David Kherdian

A Critical Exclusive: David Kherdian’s Place in Time

872
0

Sitting halfway between Chicago and Milwaukee, Racine may not be a place that many of us have spent much time pondering, but to poet David Kherdian, it means everything.

Kherdian grew up in this midwestern town on the shores of Lake Michigan as part of a small but vibrant Armenian community. Like his parents, most had relatives who had survived the Armenian Genocide. In Racine, as in other factory towns such as Worcester, Mass. and Syracuse, NY, Armenians around the country regrouped and went to work rebuilding their decimated communities.

Kherdian’s latest literary effort, A Place in Time, published in 2020, pays homage in verse and prose to a town at once utterly banal and completely remarkable. In other places, Kherdian has written about the difficulty of growing up in small town America, but here the tone turns mostly elegiac.

Kherdian, best known as a poet of both nature and man and the one-time editor of Ararat Quarterly, has published more than 50 books in his lifetime. His wife, Nonny Hogrogian, is also a prolific writer and illustrator of children’s books.

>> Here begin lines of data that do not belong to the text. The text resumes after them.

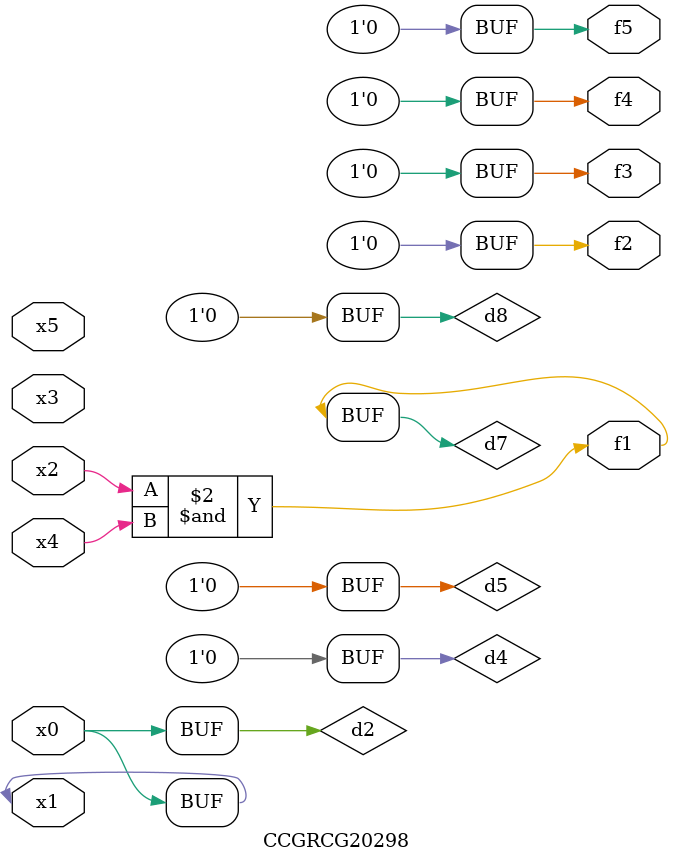
<source format=v>
module CCGRCG20298(
	input x0, x1, x2, x3, x4, x5,
	output f1, f2, f3, f4, f5
);

	wire d1, d2, d3, d4, d5, d6, d7, d8, d9;

	nand (d1, x1);
	buf (d2, x0, x1);
	nand (d3, x2, x4);
	and (d4, d1, d2);
	and (d5, d1, d2);
	nand (d6, d1, d3);
	not (d7, d3);
	xor (d8, d5);
	nor (d9, d5, d6);
	assign f1 = d7;
	assign f2 = d8;
	assign f3 = d8;
	assign f4 = d8;
	assign f5 = d8;
endmodule

</source>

Born in 1931, Kherdian also draws a fine figure as a doyen of sorts of Armenian-American writers, having encouraged, nourished and published many who came after him. In 2007 he edited the milestone Forgotten Bread on Heyday Press. The book involved so-called “second-generation” Armenian writers in America, people such as Nancy Agabian and Hrag Vartanian and myself, each one introducing in essay form the work of a first-generation writer — which included talents such as Leon Surmelian, Harry Barba and Michael Arlen Jr. The book was vital in placing Armenian writers in context, giving them both a time and a place of their own. It also showed that the cultural vitality of Armenians spread out over several generations and was here to stay. Saroyan may have put us on the map, but Kherdian helped to make sure that we remained there.

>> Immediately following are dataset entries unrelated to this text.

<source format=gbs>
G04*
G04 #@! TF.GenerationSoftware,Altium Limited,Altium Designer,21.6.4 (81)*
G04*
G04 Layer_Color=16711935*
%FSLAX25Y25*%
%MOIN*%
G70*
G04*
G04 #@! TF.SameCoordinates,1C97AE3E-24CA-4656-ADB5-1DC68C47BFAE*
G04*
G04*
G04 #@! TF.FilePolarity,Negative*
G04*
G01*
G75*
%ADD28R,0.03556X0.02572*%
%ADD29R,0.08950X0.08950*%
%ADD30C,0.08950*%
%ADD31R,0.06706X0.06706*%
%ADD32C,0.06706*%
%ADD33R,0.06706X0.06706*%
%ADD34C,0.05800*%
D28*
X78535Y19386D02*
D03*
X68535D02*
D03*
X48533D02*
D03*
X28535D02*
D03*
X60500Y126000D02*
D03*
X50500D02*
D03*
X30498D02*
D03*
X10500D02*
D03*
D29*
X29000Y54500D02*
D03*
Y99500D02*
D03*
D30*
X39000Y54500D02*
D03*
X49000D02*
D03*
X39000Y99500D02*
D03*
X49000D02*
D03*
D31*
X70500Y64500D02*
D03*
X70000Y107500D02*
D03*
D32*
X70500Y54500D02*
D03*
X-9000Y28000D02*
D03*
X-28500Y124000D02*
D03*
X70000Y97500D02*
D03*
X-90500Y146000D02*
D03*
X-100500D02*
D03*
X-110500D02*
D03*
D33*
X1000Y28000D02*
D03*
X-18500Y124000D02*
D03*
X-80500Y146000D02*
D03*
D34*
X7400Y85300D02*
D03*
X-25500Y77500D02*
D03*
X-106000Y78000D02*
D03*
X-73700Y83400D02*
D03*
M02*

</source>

So what of A Place in Time? Over some 300 pages, the careful reader will delight in lively, heartfelt and sometimes quaint vignettes of Racine.  Given all the divisiveness in American society today, we might do best for an instant to put down the war drums and recall quieter, more harmonious times. In his introduction, Kherdian explains:

Get the Mirror in your inbox:

“This book is about a small town in the larger landscape of Middle West America, when all the parts functioned in unison, when the children of immigrants like myself, if not always treated as equals, were nevertheless seated at the same table, to not only improve their station in life but to uplift America, as equal rights participants in making it the shining light on the hill.”

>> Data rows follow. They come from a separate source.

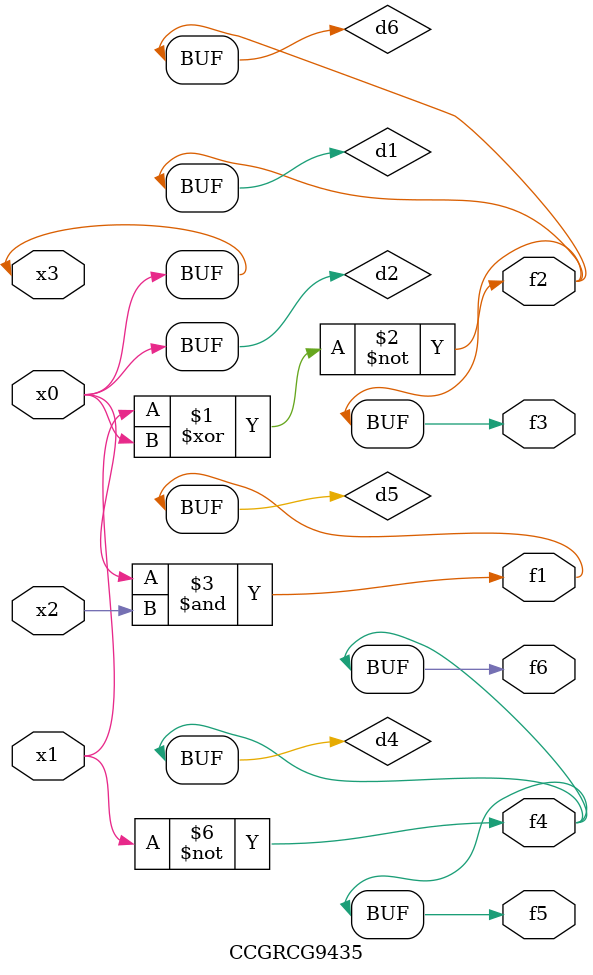
<source format=v>
module CCGRCG9435(
	input x0, x1, x2, x3,
	output f1, f2, f3, f4, f5, f6
);

	wire d1, d2, d3, d4, d5, d6;

	xnor (d1, x1, x3);
	buf (d2, x0, x3);
	nand (d3, x0, x2);
	not (d4, x1);
	nand (d5, d3);
	or (d6, d1);
	assign f1 = d5;
	assign f2 = d6;
	assign f3 = d6;
	assign f4 = d4;
	assign f5 = d4;
	assign f6 = d4;
endmodule

</source>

Kherdian’s vision of America of course occludes  the issue of race and sexual minorities, not to mention the Genocide of Native Americans but as he cleverly sees, the main issue in contemporary America is in fact class: “The middle class that we all took for granted is now being celebrated mournfully as something from a past time, that the upper monied class have decided to destroy, by picking its pockets, destroying its image and undermining its faith.” Politics aside, A Place in Time first and foremost stakes its claim as a childhood memoir. In “The First Memory of My Father,” Kherdian beautifully describes an almost completely sensory experience:

“The earliest remembrance of my father taking me for a walk out for a few hours perhaps on a Sunday and we were in the park — Island Park…Uncle (Jack) was surely there too and the feeling was warm that was it was a warm exchange of love just between them or us or us and another the one in the carriage and the other like my father also walking or carrying one like myself out for a walk…but between everything and everyone the sun the breeze the low green voices dissolving in movement absorbed by the bushes and the breeze but a feeling a feeling of love between people and to that I have attached a life.”

More surprisingly American and Hollywood history later merge when Kherdian reminds the reader of the Racine Belles, 1943 champions of the All-American Girls Professional Baseball League immortalized by Rosie O’Donnell, Geena Davis and Madonna in the 1992 Motion picture “A League of their Own.” He writes: “Marnie Danhauser, the Belles’ first baseman was a Racine native and a favorite among the hometown crowd during their home games at Horlick Field.”

Yet elsewhere Kherdian the poet communicates the goodness that comes at times from everyday events and lessons learned, as in the poem Boy Scouts, dedicated to childhood friend Chuck Kamakian. From the few vegetables at their disposal, these young scouts boil a stew, the best meal that the author has tasted to date, in the process ”Teaching me that what you suffer/to learn and suffer to make/and suffer to understand/is all that you will keep/when everything else is over and done.”

A Place in Time takes the reader on a trip to a place he does not know and a period he did not experience and somehow through the magic of the written word, delivers it with elegance and panache. As described by David Kherdian, it’s a time and place that we all wish we’d known.